*** Opening of Data excerpts ***

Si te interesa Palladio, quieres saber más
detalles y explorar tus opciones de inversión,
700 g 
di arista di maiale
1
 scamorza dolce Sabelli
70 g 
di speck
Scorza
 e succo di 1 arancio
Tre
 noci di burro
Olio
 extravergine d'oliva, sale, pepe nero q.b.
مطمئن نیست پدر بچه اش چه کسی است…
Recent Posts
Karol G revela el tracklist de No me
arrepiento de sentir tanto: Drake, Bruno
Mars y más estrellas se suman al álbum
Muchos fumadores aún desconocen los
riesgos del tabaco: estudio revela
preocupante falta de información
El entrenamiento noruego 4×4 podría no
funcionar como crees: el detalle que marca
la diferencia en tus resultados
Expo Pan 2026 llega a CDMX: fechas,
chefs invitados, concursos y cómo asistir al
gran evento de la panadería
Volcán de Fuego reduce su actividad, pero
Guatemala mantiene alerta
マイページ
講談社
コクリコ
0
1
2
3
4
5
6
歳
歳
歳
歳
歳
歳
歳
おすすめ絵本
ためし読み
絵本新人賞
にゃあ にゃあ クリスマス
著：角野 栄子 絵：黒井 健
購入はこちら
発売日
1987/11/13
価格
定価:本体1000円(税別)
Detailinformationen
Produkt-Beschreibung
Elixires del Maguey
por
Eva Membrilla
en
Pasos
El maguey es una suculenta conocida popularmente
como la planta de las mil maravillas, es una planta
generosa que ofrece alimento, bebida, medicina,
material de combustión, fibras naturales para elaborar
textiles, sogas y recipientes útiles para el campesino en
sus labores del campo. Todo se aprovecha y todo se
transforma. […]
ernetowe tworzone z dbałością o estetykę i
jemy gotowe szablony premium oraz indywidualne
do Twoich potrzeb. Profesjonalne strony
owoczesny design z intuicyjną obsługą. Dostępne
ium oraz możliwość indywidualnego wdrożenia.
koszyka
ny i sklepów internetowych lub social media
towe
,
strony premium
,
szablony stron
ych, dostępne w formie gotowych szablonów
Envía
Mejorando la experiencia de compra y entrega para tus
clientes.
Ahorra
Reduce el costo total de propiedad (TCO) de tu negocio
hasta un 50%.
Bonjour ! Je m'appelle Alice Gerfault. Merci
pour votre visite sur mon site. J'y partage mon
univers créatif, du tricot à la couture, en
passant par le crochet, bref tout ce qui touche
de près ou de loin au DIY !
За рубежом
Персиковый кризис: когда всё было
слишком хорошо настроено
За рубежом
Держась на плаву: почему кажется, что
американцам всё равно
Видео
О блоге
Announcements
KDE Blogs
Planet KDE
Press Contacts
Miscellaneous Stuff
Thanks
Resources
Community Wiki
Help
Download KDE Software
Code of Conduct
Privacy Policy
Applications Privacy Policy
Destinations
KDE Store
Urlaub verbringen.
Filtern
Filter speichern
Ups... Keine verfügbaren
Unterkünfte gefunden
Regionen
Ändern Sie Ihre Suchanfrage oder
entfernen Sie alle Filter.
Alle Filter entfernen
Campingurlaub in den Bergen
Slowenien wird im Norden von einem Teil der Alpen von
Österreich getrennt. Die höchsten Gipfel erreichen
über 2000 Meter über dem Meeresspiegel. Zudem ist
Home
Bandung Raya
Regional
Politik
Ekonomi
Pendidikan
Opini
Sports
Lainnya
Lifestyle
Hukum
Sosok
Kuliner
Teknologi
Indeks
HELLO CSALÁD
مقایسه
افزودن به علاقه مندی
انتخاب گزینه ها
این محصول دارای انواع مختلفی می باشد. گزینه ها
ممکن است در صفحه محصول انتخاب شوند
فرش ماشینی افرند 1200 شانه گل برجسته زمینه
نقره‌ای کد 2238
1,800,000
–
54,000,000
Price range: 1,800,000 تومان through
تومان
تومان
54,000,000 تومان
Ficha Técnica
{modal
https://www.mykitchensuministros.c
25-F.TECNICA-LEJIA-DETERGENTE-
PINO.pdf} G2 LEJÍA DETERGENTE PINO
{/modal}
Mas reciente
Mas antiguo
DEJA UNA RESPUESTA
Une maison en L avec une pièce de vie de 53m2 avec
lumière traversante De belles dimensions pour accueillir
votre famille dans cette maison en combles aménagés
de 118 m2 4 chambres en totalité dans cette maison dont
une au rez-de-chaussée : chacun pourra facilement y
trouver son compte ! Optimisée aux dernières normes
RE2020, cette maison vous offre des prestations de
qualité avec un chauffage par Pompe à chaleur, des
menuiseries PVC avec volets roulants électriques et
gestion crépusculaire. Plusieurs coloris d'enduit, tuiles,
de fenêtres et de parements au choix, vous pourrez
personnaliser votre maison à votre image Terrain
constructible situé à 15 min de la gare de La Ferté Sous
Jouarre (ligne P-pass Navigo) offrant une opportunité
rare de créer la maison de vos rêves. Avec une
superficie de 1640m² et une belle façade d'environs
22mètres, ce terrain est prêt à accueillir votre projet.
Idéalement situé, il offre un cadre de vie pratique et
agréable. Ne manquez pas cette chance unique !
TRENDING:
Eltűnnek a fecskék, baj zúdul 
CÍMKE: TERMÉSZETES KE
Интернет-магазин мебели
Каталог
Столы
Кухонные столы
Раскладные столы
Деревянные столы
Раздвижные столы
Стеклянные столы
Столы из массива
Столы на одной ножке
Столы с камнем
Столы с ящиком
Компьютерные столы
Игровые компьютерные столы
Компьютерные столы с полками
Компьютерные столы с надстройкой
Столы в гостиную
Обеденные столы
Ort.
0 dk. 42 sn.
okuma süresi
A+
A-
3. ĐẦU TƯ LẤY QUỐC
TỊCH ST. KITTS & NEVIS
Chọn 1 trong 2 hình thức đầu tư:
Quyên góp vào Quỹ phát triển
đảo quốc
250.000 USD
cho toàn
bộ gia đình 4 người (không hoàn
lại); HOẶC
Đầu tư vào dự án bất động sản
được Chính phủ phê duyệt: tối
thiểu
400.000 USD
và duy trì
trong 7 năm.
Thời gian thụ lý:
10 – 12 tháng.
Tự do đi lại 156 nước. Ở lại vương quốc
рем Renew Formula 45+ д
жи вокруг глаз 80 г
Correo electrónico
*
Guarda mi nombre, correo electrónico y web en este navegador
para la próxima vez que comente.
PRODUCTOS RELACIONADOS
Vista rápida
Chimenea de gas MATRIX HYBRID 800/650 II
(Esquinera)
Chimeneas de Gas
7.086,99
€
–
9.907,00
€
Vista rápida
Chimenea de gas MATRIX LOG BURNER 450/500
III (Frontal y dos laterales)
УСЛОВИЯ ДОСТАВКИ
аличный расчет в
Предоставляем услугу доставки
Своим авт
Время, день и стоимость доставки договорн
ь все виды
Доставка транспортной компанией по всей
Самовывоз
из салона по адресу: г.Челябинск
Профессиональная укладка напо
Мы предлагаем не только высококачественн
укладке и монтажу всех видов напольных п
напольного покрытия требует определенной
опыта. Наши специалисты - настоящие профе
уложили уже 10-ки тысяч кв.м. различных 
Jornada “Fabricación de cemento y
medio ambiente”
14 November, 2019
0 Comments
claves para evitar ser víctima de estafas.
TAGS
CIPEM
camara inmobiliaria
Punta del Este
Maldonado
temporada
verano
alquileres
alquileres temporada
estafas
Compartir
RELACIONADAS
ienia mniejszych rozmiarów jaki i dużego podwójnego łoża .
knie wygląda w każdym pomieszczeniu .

*** Close of Data excerpts ***

## Written task
For this exercise, transcribe all the records exactly.

## Answer for the task
Si te interesa Palladio, quieres saber más
detalles y explorar tus opciones de inversión,
700 g 
di arista di maiale
1
 scamorza dolce Sabelli
70 g 
di speck
Scorza
 e succo di 1 arancio
Tre
 noci di burro
Olio
 extravergine d'oliva, sale, pepe nero q.b.
مطمئن نیست پدر بچه اش چه کسی است…
Recent Posts
Karol G revela el tracklist de No me
arrepiento de sentir tanto: Drake, Bruno
Mars y más estrellas se suman al álbum
Muchos fumadores aún desconocen los
riesgos del tabaco: estudio revela
preocupante falta de información
El entrenamiento noruego 4×4 podría no
funcionar como crees: el detalle que marca
la diferencia en tus resultados
Expo Pan 2026 llega a CDMX: fechas,
chefs invitados, concursos y cómo asistir al
gran evento de la panadería
Volcán de Fuego reduce su actividad, pero
Guatemala mantiene alerta
マイページ
講談社
コクリコ
0
1
2
3
4
5
6
歳
歳
歳
歳
歳
歳
歳
おすすめ絵本
ためし読み
絵本新人賞
にゃあ にゃあ クリスマス
著：角野 栄子 絵：黒井 健
購入はこちら
発売日
1987/11/13
価格
定価:本体1000円(税別)
Detailinformationen
Produkt-Beschreibung
Elixires del Maguey
por
Eva Membrilla
en
Pasos
El maguey es una suculenta conocida popularmente
como la planta de las mil maravillas, es una planta
generosa que ofrece alimento, bebida, medicina,
material de combustión, fibras naturales para elaborar
textiles, sogas y recipientes útiles para el campesino en
sus labores del campo. Todo se aprovecha y todo se
transforma. […]
ernetowe tworzone z dbałością o estetykę i
jemy gotowe szablony premium oraz indywidualne
do Twoich potrzeb. Profesjonalne strony
owoczesny design z intuicyjną obsługą. Dostępne
ium oraz możliwość indywidualnego wdrożenia.
koszyka
ny i sklepów internetowych lub social media
towe
,
strony premium
,
szablony stron
ych, dostępne w formie gotowych szablonów
Envía
Mejorando la experiencia de compra y entrega para tus
clientes.
Ahorra
Reduce el costo total de propiedad (TCO) de tu negocio
hasta un 50%.
Bonjour ! Je m'appelle Alice Gerfault. Merci
pour votre visite sur mon site. J'y partage mon
univers créatif, du tricot à la couture, en
passant par le crochet, bref tout ce qui touche
de près ou de loin au DIY !
За рубежом
Персиковый кризис: когда всё было
слишком хорошо настроено
За рубежом
Держась на плаву: почему кажется, что
американцам всё равно
Видео
О блоге
Announcements
KDE Blogs
Planet KDE
Press Contacts
Miscellaneous Stuff
Thanks
Resources
Community Wiki
Help
Download KDE Software
Code of Conduct
Privacy Policy
Applications Privacy Policy
Destinations
KDE Store
Urlaub verbringen.
Filtern
Filter speichern
Ups... Keine verfügbaren
Unterkünfte gefunden
Regionen
Ändern Sie Ihre Suchanfrage oder
entfernen Sie alle Filter.
Alle Filter entfernen
Campingurlaub in den Bergen
Slowenien wird im Norden von einem Teil der Alpen von
Österreich getrennt. Die höchsten Gipfel erreichen
über 2000 Meter über dem Meeresspiegel. Zudem ist
Home
Bandung Raya
Regional
Politik
Ekonomi
Pendidikan
Opini
Sports
Lainnya
Lifestyle
Hukum
Sosok
Kuliner
Teknologi
Indeks
HELLO CSALÁD
مقایسه
افزودن به علاقه مندی
انتخاب گزینه ها
این محصول دارای انواع مختلفی می باشد. گزینه ها
ممکن است در صفحه محصول انتخاب شوند
فرش ماشینی افرند 1200 شانه گل برجسته زمینه
نقره‌ای کد 2238
1,800,000
–
54,000,000
Price range: 1,800,000 تومان through
تومان
تومان
54,000,000 تومان
Ficha Técnica
{modal
https://www.mykitchensuministros.c
25-F.TECNICA-LEJIA-DETERGENTE-
PINO.pdf} G2 LEJÍA DETERGENTE PINO
{/modal}
Mas reciente
Mas antiguo
DEJA UNA RESPUESTA
Une maison en L avec une pièce de vie de 53m2 avec
lumière traversante De belles dimensions pour accueillir
votre famille dans cette maison en combles aménagés
de 118 m2 4 chambres en totalité dans cette maison dont
une au rez-de-chaussée : chacun pourra facilement y
trouver son compte ! Optimisée aux dernières normes
RE2020, cette maison vous offre des prestations de
qualité avec un chauffage par Pompe à chaleur, des
menuiseries PVC avec volets roulants électriques et
gestion crépusculaire. Plusieurs coloris d'enduit, tuiles,
de fenêtres et de parements au choix, vous pourrez
personnaliser votre maison à votre image Terrain
constructible situé à 15 min de la gare de La Ferté Sous
Jouarre (ligne P-pass Navigo) offrant une opportunité
rare de créer la maison de vos rêves. Avec une
superficie de 1640m² et une belle façade d'environs
22mètres, ce terrain est prêt à accueillir votre projet.
Idéalement situé, il offre un cadre de vie pratique et
agréable. Ne manquez pas cette chance unique !
TRENDING:
Eltűnnek a fecskék, baj zúdul 
CÍMKE: TERMÉSZETES KE
Интернет-магазин мебели
Каталог
Столы
Кухонные столы
Раскладные столы
Деревянные столы
Раздвижные столы
Стеклянные столы
Столы из массива
Столы на одной ножке
Столы с камнем
Столы с ящиком
Компьютерные столы
Игровые компьютерные столы
Компьютерные столы с полками
Компьютерные столы с надстройкой
Столы в гостиную
Обеденные столы
Ort.
0 dk. 42 sn.
okuma süresi
A+
A-
3. ĐẦU TƯ LẤY QUỐC
TỊCH ST. KITTS & NEVIS
Chọn 1 trong 2 hình thức đầu tư:
Quyên góp vào Quỹ phát triển
đảo quốc
250.000 USD
cho toàn
bộ gia đình 4 người (không hoàn
lại); HOẶC
Đầu tư vào dự án bất động sản
được Chính phủ phê duyệt: tối
thiểu
400.000 USD
và duy trì
trong 7 năm.
Thời gian thụ lý:
10 – 12 tháng.
Tự do đi lại 156 nước. Ở lại vương quốc
рем Renew Formula 45+ д
жи вокруг глаз 80 г
Correo electrónico
*
Guarda mi nombre, correo electrónico y web en este navegador
para la próxima vez que comente.
PRODUCTOS RELACIONADOS
Vista rápida
Chimenea de gas MATRIX HYBRID 800/650 II
(Esquinera)
Chimeneas de Gas
7.086,99
€
–
9.907,00
€
Vista rápida
Chimenea de gas MATRIX LOG BURNER 450/500
III (Frontal y dos laterales)
УСЛОВИЯ ДОСТАВКИ
аличный расчет в
Предоставляем услугу доставки
Своим авт
Время, день и стоимость доставки договорн
ь все виды
Доставка транспортной компанией по всей
Самовывоз
из салона по адресу: г.Челябинск
Профессиональная укладка напо
Мы предлагаем не только высококачественн
укладке и монтажу всех видов напольных п
напольного покрытия требует определенной
опыта. Наши специалисты - настоящие профе
уложили уже 10-ки тысяч кв.м. различных 
Jornada “Fabricación de cemento y
medio ambiente”
14 November, 2019
0 Comments
claves para evitar ser víctima de estafas.
TAGS
CIPEM
camara inmobiliaria
Punta del Este
Maldonado
temporada
verano
alquileres
alquileres temporada
estafas
Compartir
RELACIONADAS
ienia mniejszych rozmiarów jaki i dużego podwójnego łoża .
knie wygląda w każdym pomieszczeniu .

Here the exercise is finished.